Sisters of the Gion (Mizoguchi, 1936)
Kenji Mizoguchi’s second movie of 1936 also tells what might be termed a prototypical feminist story of oppression although the focus here is on a pair of women, geishas eking out a living in the red light district of Kyoto. The older of the two “sisters” supports a broke boyfriend while the younger hatches a scheme to lift them up into a more comfortable existence, a plan that results in tragedy. Clocking in at a mere 69 minutes, this jewel of a film features excellent performances and an unforgettably despairing ending.
Humanity and Paper Balloons (Yamanaka, 1937)
Sadao Yamanaka is considered a major figure in Japanese movies of the early sound era. He died tragically before reaching his thirtieth birthday and only three of the twenty-plus films he directed in his brief, prolific career survive today. This is cause for bitter regret because Humanity and Paper Balloons is probably my favorite Japanese movie of the entire pre-war era, a film I would rank ahead of the greatest early work of the more well-known directors on this list. Set in the Tokugawa era, this story of a kidnap and ransom plot across class lines is a jidai-geki (period piece) that feels like a gendai-geki (contemporary story). Indeed, it’s fascinating to see such an unromanticized view of the samurai class, which went against cinematic trends of the pre-war years. This flawlessly directed portrait of 18th century village life is alternately tragic and funny and brimming with unforgettable characters.

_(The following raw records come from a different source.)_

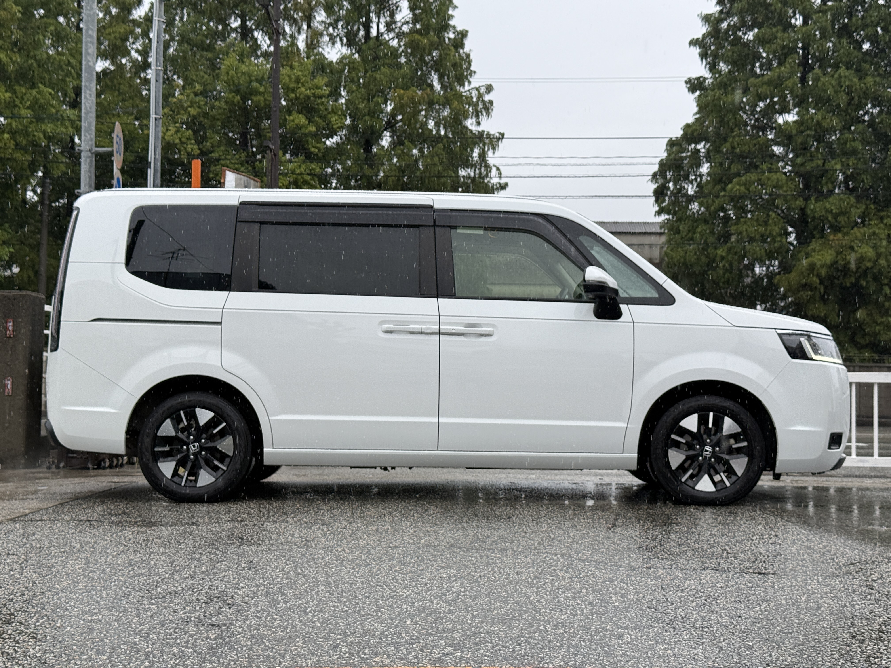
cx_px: 446
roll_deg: -0.8
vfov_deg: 30.3
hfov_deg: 39.7
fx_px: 1235
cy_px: 334
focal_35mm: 48
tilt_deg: +2.5
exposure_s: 1/794
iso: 64
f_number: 1.78
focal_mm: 6.76
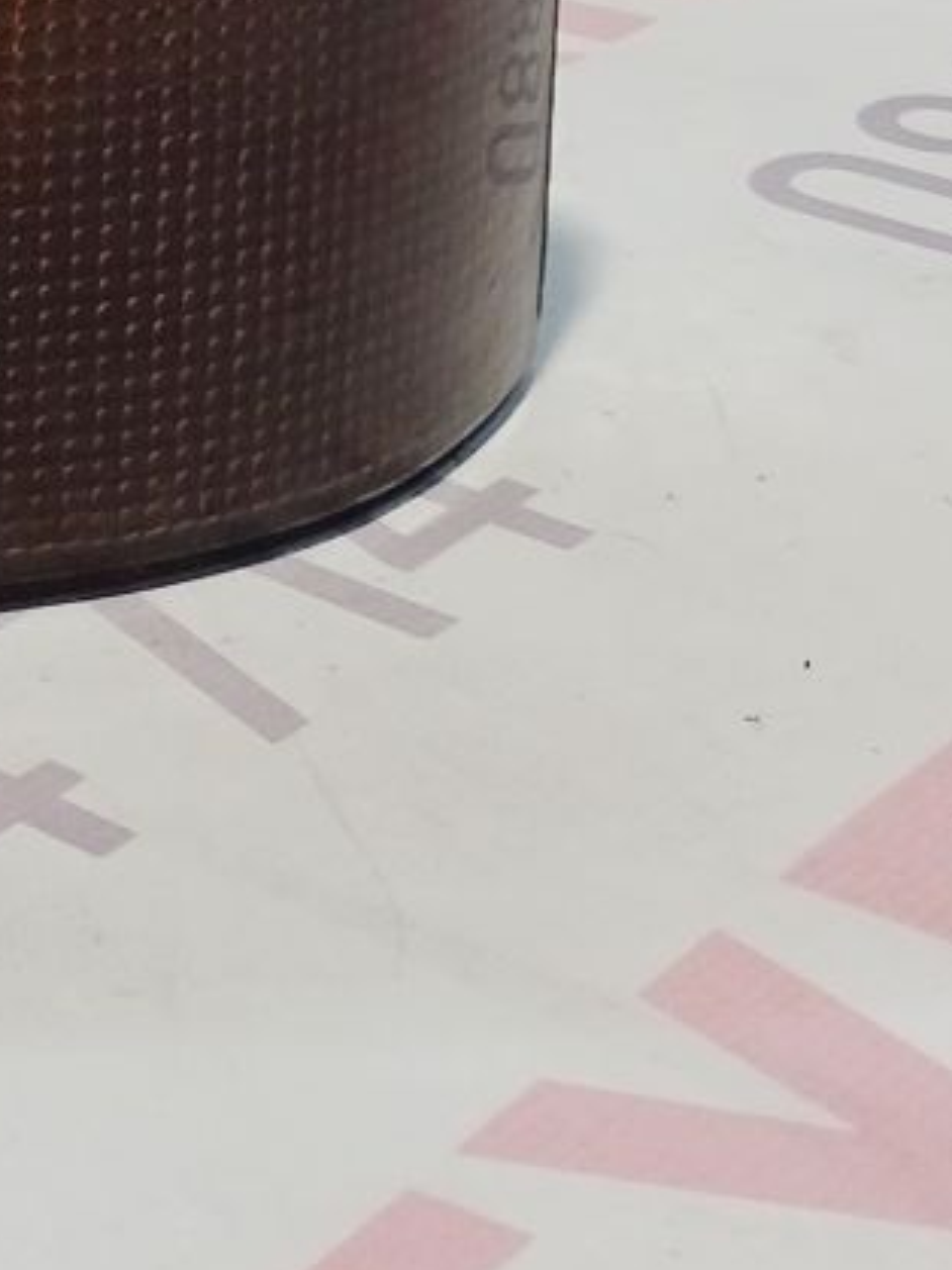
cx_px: -440
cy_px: 149
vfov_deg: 15.1
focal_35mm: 129
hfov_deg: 11.1
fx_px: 4733
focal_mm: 4
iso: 400
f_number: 1.8
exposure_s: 1/50
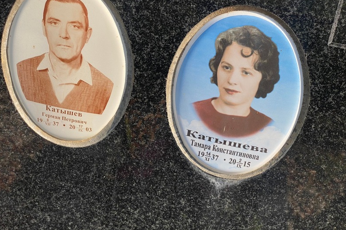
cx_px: 171
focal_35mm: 55
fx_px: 528
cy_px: 105
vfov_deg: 24.6
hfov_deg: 36.3
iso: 20
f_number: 2
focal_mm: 6
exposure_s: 1/922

The Story of the Last Chrysanthemums (Mizoguchi, 1939)
The first major masterpiece of Kenji Mizoguchi’s career is this towering period drama about the taboo relationship between a wealthy young actor and his family’s wet nurse. The formal precision of Mizoguchi’s exquisitely calibrated camera movements, combined with his signature use of long takes and long shots (there are literally no close-ups in the movie), is perfectly suited to his twin themes of doomed love and female sacrifice. This may have been a routine melodrama in the hands of any other director but Mizoguchi, the consummate perfectionist, knew that his rigorous visual style would touch and elevate the viewer. The Story of the Last Chrysanthemums ranks alongside of Mizoguchi’s best post-war films (The Life of Oharu, Ugetsu and Sansho the Bailiff) as one of the greatest achievements in cinema.
The Ornamental Hairpin (Shimizu, 1941)
Hiroshi Shimizu’s film about a disparate group of vacationers staying at a hot springs resort for the summer starts off as a comedy and then wondrously, imperceptibly morphs into a poignant drama. The great Chishu Ryu (best known for his work with Ozu) plays a soldier who badly injures his foot when he steps on a hairpin in the communal bath. He later discovers that it was left behind by a beautiful young woman played by Kinuya Tanaka (best known for her work with Mizoguchi). When she returns to the resort to apologize, all of the guests speculate that love must be in the cards. But Shimizu, a master of subtlety, decides to steer the material in a more interesting direction. Released less than four months before the bombing of Pearl Harbor, The Ornamental Hairpin contains fleeting references to to the war and the fact that Tanaka’s character is a geisha, lending touches of gravitas to another deceptively light Shimizu masterwork.